Ukrainian politician

Mykhailo Borysovych Radutskyi (Михайло Борисович Радуцький; born 5 December 1968, Kyiv) is a Ukrainian entrepreneur, social activist, People's Deputy of Ukraine of the IVth convocation.

==Education==

Studied at P.I. Gavros Kyiv Medical College, where qualified as an Emergency Medical Technician and at The National University of Ukraine on Physical Education and Sport on speciality "Olympic and professional sport", where he received a master's degree in Olympic and professional sport. In 1987 worked as an EMT on Kyiv ambulance station.

==Business career==

In 1989–1993 held the position of deputy director of ‘Kyivconcert’.
In 1993 started medical business. In 1994–2004 – commercial director, deputy director of LLC ‘Borys’, from 2004 – till 2019 of LLC ‘Borys’.

==Political activity==

From 2014 – advisor to the head of Kyiv City State Administration Vitali Klitschko.

In the past – member of the Higher Medical Council of the Ministry of Healthcare of Ukraine. Candidate for people's deputies from the political party ‘Servant of the People’ in 2019 parliamentary elections, No. 18 on the list. Non-party.

On 30 July 2019 president Volodymyr Zelensky appointed Radutskyi his advisor (out of state).

- In 2019 was elected a People's Deputy of Ukraine of the IXth convocation in the 2019 Ukrainian parliamentary election as number 18 of the party list of the Servant of the People party. (Although he was not a member of any party.)

- Faction: Member of the Servant of the People parliamentary faction.

- On July 30, 2019, President Volodymyr Zelensky appointed Radutsky as his advisor (non-staff position).

- On August 29, 2019, he was elected as the chairman of the committee on national health, medical assistance, and medical insurance in the Verkhovna Rada of Ukraine, IX convocation [8]. In 2023, the CHESNO Movement recognized the work of the committee, led by Radutsky. as the most transparent.

- From 2019 to 2022, he voted in favor of legislative initiatives aimed at parliamentary reform.

- In 2020 he was appointed the Head of the temporary working group on healthcare system reform, by presidential decree.
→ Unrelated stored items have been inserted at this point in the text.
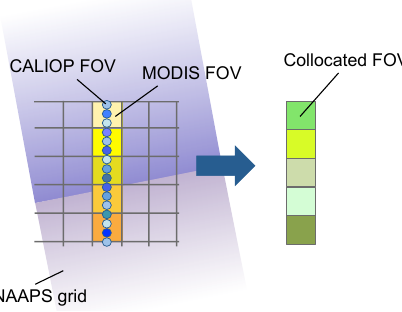
Figure 1. Schematic showing the collocation process match- ing MODIS, CALIOP, and NAAPS. Multiple CALIOP fields of view (FOVs) are mapped to a single MODIS FOV and averaged. Each satellite FOV is then assigned a NAAPS grid that is closest in space and time. This process is repeated for 10 years of A-Train orbit to compose the CCARA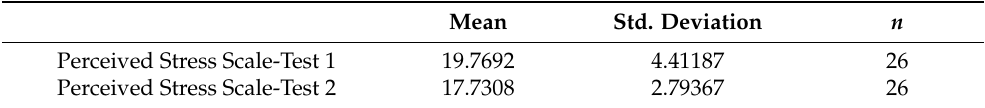
Table 5. Mean results for Perceived Stress Scale for the ANCOVA model for Group I pre-test/Trial-1 and post-test/Trial-2 measurements. Mean Std. Deviation n Perceived Stress Scale-Test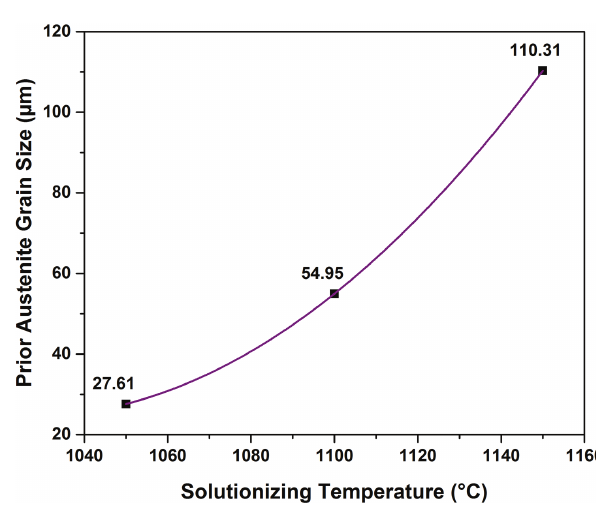
Figure 3: Effect of solutionizing temperature on grain size of T92 steel test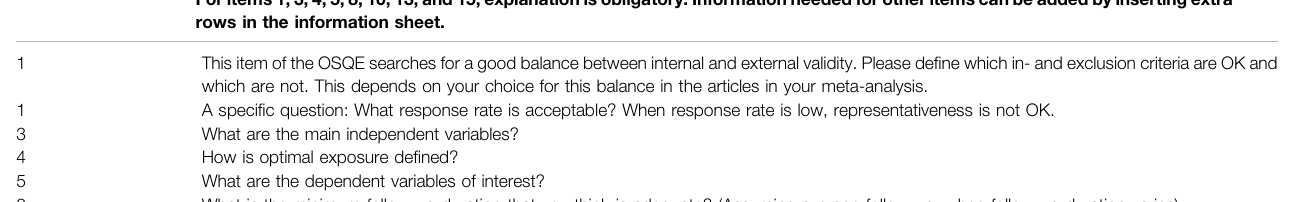
TABLE 1 | Information sheet; several questions to be answered before scoring the OSQE cohort. Information sheet Raters performing a systematic review or meta-analysis: Please answer the questions below before scoring the OSQE. File the marked articles. Answer the questions for your review, not for each article separately. For example, your main dependent variable can be a secondary outcome in the article, but still, you have to score the validity of that outcome. Cave: Numbers correspond with the numbers in the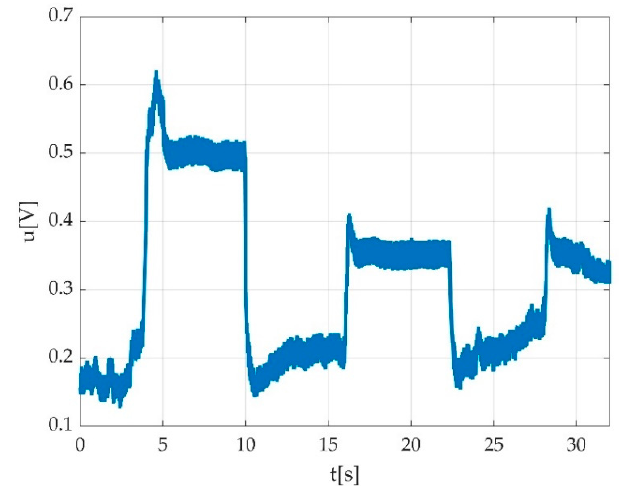
Figure 28. Example of automatically calculated offset steadiness types due to the inability to main- tain constant offset level with progressive decrement of voltage from first to third MVIC due to muscle fatigue.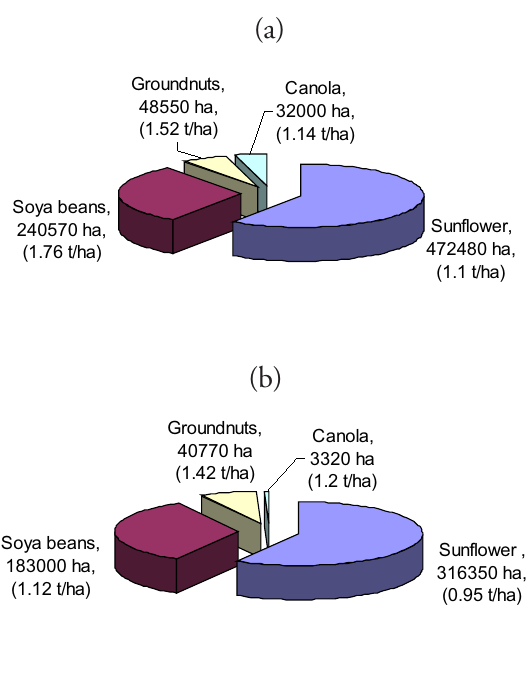
Figure 1. SA’s oilseed production for (a) 2005/06 and (b) 2006/07 showing area planted (ha) and yield (t/ha). Source: CEC,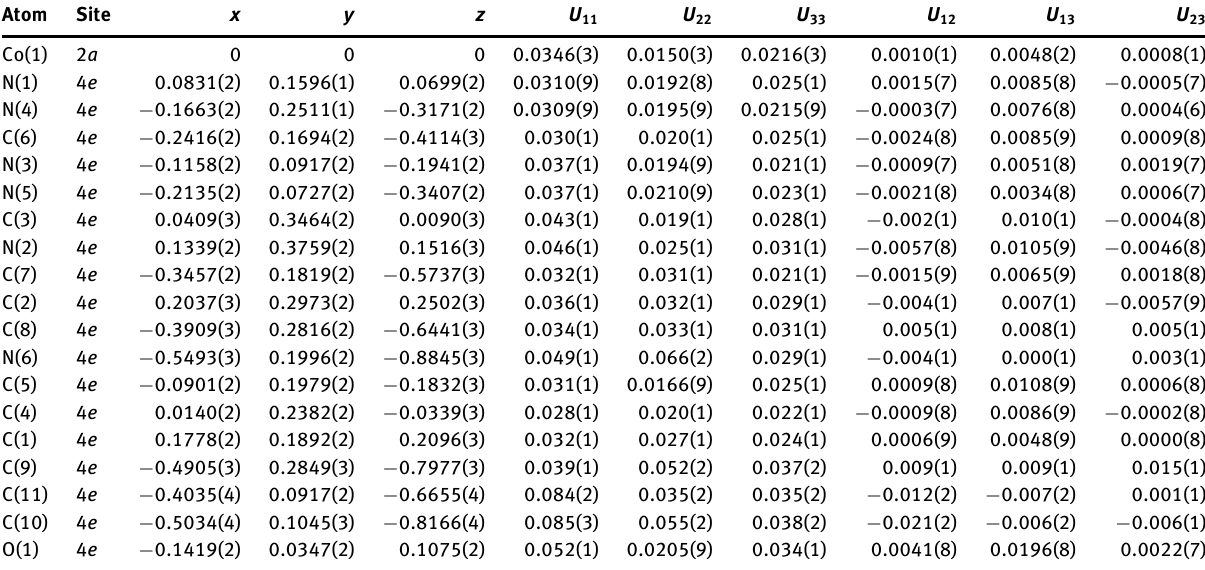
Table 3: Atomic displacement parameters (Å 2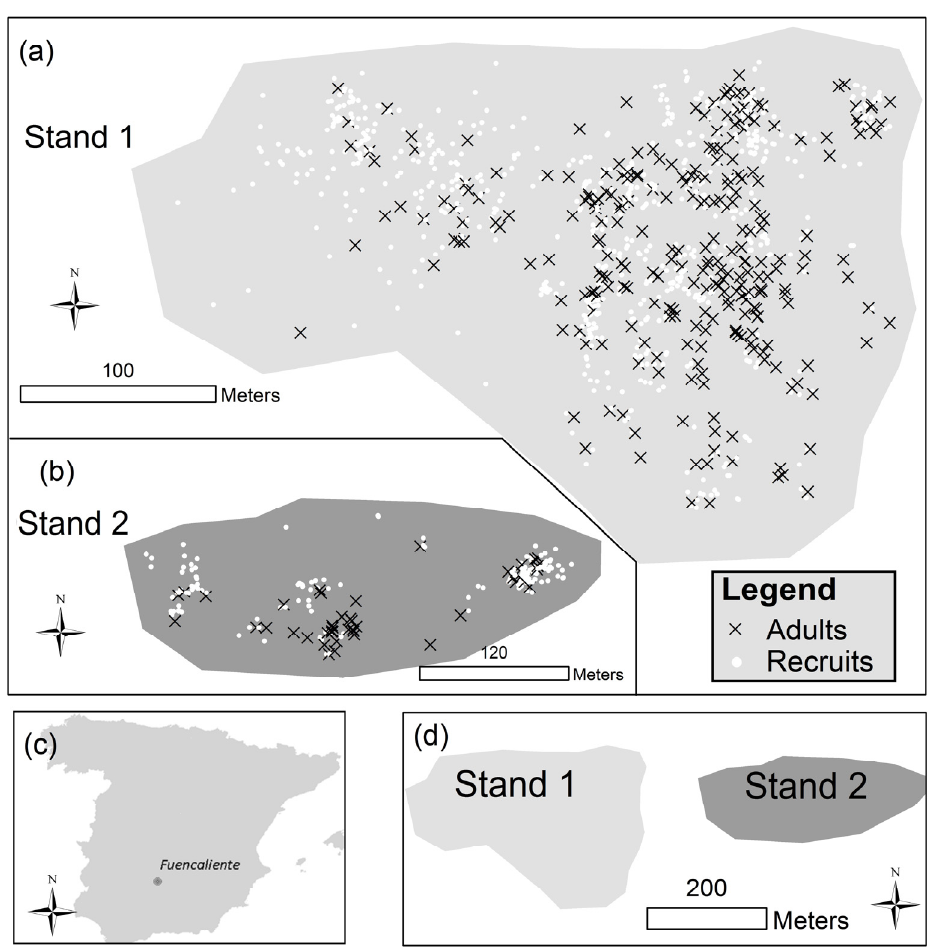
Figure 1. Maps of the maritime pine population of Fuencaliente. ( a ) Location of adults and recruits in Stand 1 and ( b ) in Stand 2; ( c ) Location of Fuencaliente population within Spain; ( d ) Location of both stands in relation to each other.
- In 2021, as a Member of Parliament, he voted for legislative initiatives recognizing the importance of the events of the Revolution of Dignity in 2013-2014, ensuring social protection for affected participants, and assessing the actions of law enforcement agencies and state authorities.

- In 2023, Radutsky supported and advocated for government bill 7457 on the legalization of medical cannabis, along with the civil sector, including "Patients of Ukraine". In Ukraine, 60 plants are ready to produce medicines based on cannabis.

- On January 16, 2023, together with partners from France and Poland, Radutsky presented a mobile medical ambulance planned to be delivered to Ukraine.

- On October 19, 2023, he voted in favor of government bill 8371 in the first reading, allowing the prohibition of activities of religious organizations associated with the state-aggressor.

- On October 25, 2023, American and Ukrainian healthcare institutions signed two memorandums of cooperation, with Radutsky being one of the initiators of the signing.

- Post: Chairperson of the Verkhovna Rada (Ukraine's national parliament) Committee on Public Health, Medical Assistance and Medical Insurance.
Member of the Ukrainian part of interparliamentary assembly of the parliament of Georgia, parliament of the Republic of Moldova and the Verkhovna Rada of Ukraine. Deputy member of the Ukrainian part of the Parliamentary Committee of the Ukrainian part of the Parliamentary Association Committee. Head of a group for inter-parliamentary relations with the Kingdom of Thailand. Head of a group for inter-parliamentary relations with the Republic of Moldova.
Member of a group for inter-parliamentary relations with the Italian Republic. Member of a group for inter-parliamentary relations with the Republic of Kazakhstan. Member of a group for inter-parliamentary relations with Armenia. Member of a group for inter-parliamentary relations with the French Republic. Member of a group for inter-parliamentary relations with the Republic of Croatia.